“By far our most important competitor is Oracle. After that it’s Oracle, Oracle and Oracle”, says Max Schireson president of 10gen, creator of the open-source NoSQL database system, MongoDB.
“I see other NoSQL players such as DataStax [distributor of Apache’s Cassandra] and CouchDB as comrades in arms in the battle to persuade people that the answer does not have to be Oracle.”
So who are these pretenders to Oracle’s analytics throne and does Larry Ellison need to start worrying?
What is NoSQL?
The confusingly-named NoSQL (generally considered to stand for “not only” SQL) is a database system based on documents rather than tables. Often mentioned in the same breath as “big data”, NoSQL enables large data sets to be spread across racks of cheap commodity servers allowing for almost infinite scalability and processing power, while the lack of fixed schema makes it ideal for applications where a wide variety of data types must be brought together into a coherent whole.
Combined with MapReduce technology such as Hadoop, NoSQL can perform complex operations such as statistical aggregation, filtering, grouping and sorting on large data sets, leaving traditional data warehouses and BI (business intelligence) appliances far behind in terms of performance and price, especially at extremes of data volume and variety.
Horses for courses
If your data set is reasonably small and structured and you wish to run scheduled and ad hoc queries then an open-source relational database like MySQL running on a commodity server and connected to some sort of data warehouse may be all you need for affordable analytics and reporting.
But MySQL does not scale up well.
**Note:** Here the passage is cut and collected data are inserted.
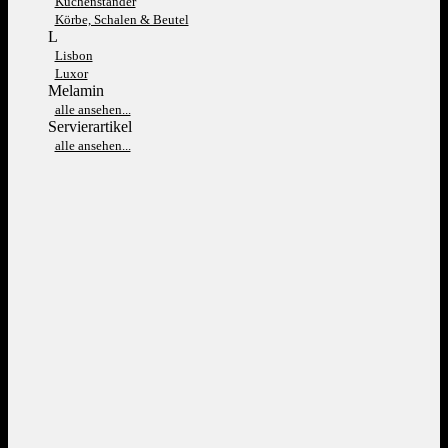
Kuchenständer
Körbe, Schalen & Beutel
L
Lisbon
Luxor
Melamin
alle ansehen...
Servierartikel
alle ansehen...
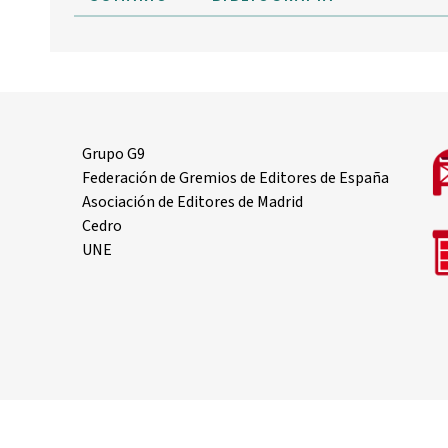
Grupo G9
Federación de Gremios de Editores de España
Asociación de Editores de Madrid
Cedro
UNE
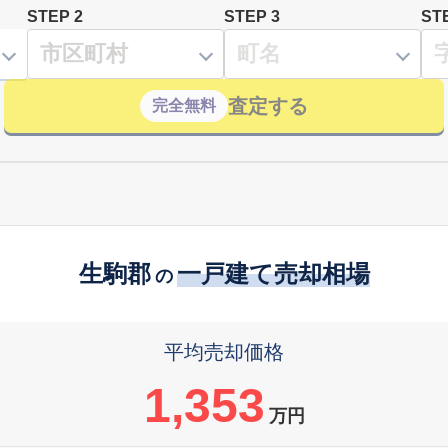
STEP 2
STEP 3
ST
査定する
完全無料
生駒郡
一戸建て売却相場
の
平均売却価格
1,353
万円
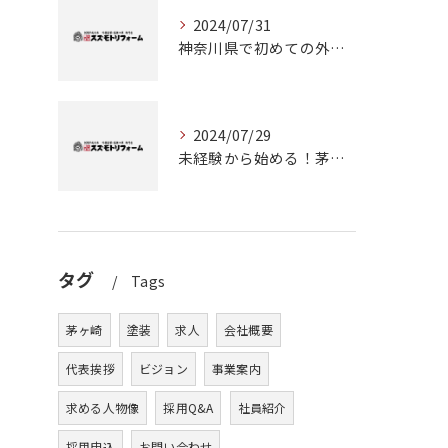
2024/07/31
神奈川県で初めての外壁塗装に挑戦！成功のためのステップガイド
2024/07/29
未経験から始める！茅ヶ崎で塗装職人としてのキャリアアップ
タグ
Tags
茅ヶ崎
塗装
求人
会社概要
代表挨拶
ビジョン
事業案内
求める人物像
採用Q&A
社員紹介
採用申込
お問い合わせ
For faster and more specialised analytics an enterprise will likely be looking at a proprietary specialised RDBMS (relational database management system) and data warehouse, such as an Oracle solution, running on a high-powered server – most likely with a SAN (storage area network) to take care of storage duties.
At the high end of the analytics spectrum things start to get seriously expensive.
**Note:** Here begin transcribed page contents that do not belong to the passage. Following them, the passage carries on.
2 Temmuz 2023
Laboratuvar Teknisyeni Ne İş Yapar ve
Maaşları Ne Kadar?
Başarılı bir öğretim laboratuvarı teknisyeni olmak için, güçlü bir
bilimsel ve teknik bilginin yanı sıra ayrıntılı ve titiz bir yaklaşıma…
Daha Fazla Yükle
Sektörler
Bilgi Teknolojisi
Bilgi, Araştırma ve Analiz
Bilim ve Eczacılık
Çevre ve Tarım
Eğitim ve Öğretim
“In the relational world, when you need real processing power you might go out and buy a big [Oracle] Exadata box for $10m,” Schireson told Computing.
“But in our world the way to get more power is just to buy more cheap commodity servers. One $10m server will typically have less processing power than a rack full of 50 cheap commodity servers that cost $5,000 each or $250,000 in total.”
Storage will generally cost less too, as the distributed system can make use of cheap direct-attached storage (DAS) rather than an expensive SAN, and Schireson insists that support costs come in at just 20 per cent of those for an Oracle solution.
Big data = big opportunity for NoSQL
For processing and querying data sets that are characterised by huge volumes and enormous variability (a.k.a. big data), employing NoSQL on clusters of cheap servers for high-powered analytics becomes an increasingly attractive alternative to a large SQL appliance, especially when it is used in conjunction with MapReduce technology to crunch the data: NoSQL databases are generally distributed pre-integrated with Hadoop, or at least with built-in support.
“If you’re storing data in a relational database and you want to run it through Hadoop, you need to take the data out of the database, put it into HDFS [Hadoop File System], do the analytics in Hadoop, take the result of that and put it back into the database. With Mongo you can do those operations in real time while it’s still in the operational database. You can also mix and match database-style queries with Hadoop-style MapReduce analytics,” said Schireson.